Subo las escaleras con cuidado y me enfrento a la puerta. Tiene el tacto rugoso, perfilo las líneas del dibujo en la madera con mis yemas hasta llegar al pomo helado, entro y aspiro fuerte. Hay algo en la habitación de mis padres que me recuerda a mi mamá, algo que huele a ella, que me abraza y me rodea, me asegura que estoy haciendo lo correcto. Así que empiezo.
―Papá, Papá― Le grito desde arriba. Y empiezo a silbar con suavidad esperando que entienda el mensaje.
Escucho sus pasos renqueantes subiendo la escalera, ésta cruje delatándole hasta que se queda en silencio. Ahora debe estar a tan sólo unos segundos. Escucho girar el pomo de la puerta que se doblega permitiéndole el paso. Huelo su lujuria y escucho la sangre bombeándole en el pene, en su sucia polla que quiere restregar contra mí. Sus brazos viscosos rodean mi cintura y se detienen en mi culo apretándolo.
―Cariñito ¿Tienes ganas de jugar con papá?― Me dice proyectándome su aliento fétido en la cara.
―No papá, esto no es ningún juego― Le digo mientras le clavo un cuchillo de cocina en la pierna.
Mi padre cae al suelo herido y grita de dolor como un cochino.
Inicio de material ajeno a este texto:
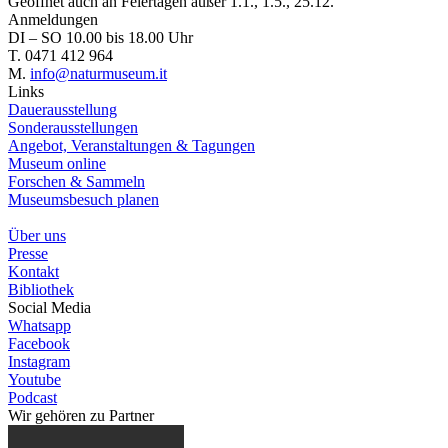
Geöffnet auch an Feiertagen außer 1.1., 1.5., 25.12.
Anmeldungen
DI – SO 10.00 bis 18.00 Uhr
T. 0471 412 964
M.
info@naturmuseum.it
Links
Dauerausstellung
Sonderausstellungen
Angebot, Veranstaltungen & Tagungen
Museum online
Forschen & Sammeln
Museumsbesuch planen
Über uns
Presse
Kontakt
Bibliothek
Social Media
Whatsapp
Facebook
Instagram
Youtube
Podcast
Wir gehören zu
Partner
Como un cerdo.
―¿Qué has hecho puta, te has vuelto loca?― Me grita golpeando el aire para intentar alcanzarme.
―Esto es por lo que le hiciste a mamá― Le digo, moviéndome para que no pueda encontrarme.
Oigo cómo se desplaza cojeando hasta donde sintió mi voz y oigo también como sus puños atraviesan el aire sin dar en su objetivo.
―Cariño, tu mamá nos abandonó cuando tenías diez años,nos dejó en la estacada y se largó de casa ¿Por qué tratas así a tu papaíto?―Me dice ahora con voz melosa.
―¡Mientes!Tú mataste a mamá, la asfixiaste contra la pared, lo escuché todo― Le digo cuando ya estoy saliendo lentamente de la habitación.
Comienzo a andar en dirección a la puerta principal, bajo las escaleras como un gato en medio de la noche y continuo avanzando con sigilo. Cuando estoy a punto de salir de aquella casa escucho los pasos irregulares de mi papá, es un zombi errante vagando por la planta superior.

― ¡Tu madre era una zorra, las dos sois igual de estrechas!― Me grita a la distancia.―¡Cuando te encuentre te asfixiaré a ti también!―
Pero papá no sabe que eso es improbable. Puede que imposible. Antes de marchar me he asegurado de mover el sofá del comedor, de desplazar la mesa de la cocina, cuando busque la figura de mármol sólo encontrará una baldosa vacía. Ahora mi papá es un ciego cojo en una casa enorme. Una casa sin referencias, un laberinto negro.
Cierro la puerta sigilosamente y salgo a la calle. El frío me corta las mejillas y me espabila la cabeza. Parece que ahora ya puedo recordar ¿ Qué estaba haciendo el día que se apagó el sol? Ese día estaba jugando en mi habitación y escuché discutir a mis padres. Ese día los dedos de mi papá se aferraron a la garganta de una persona segando su vida. Ese día la sonrisa de mi mamá se apagó para siempre.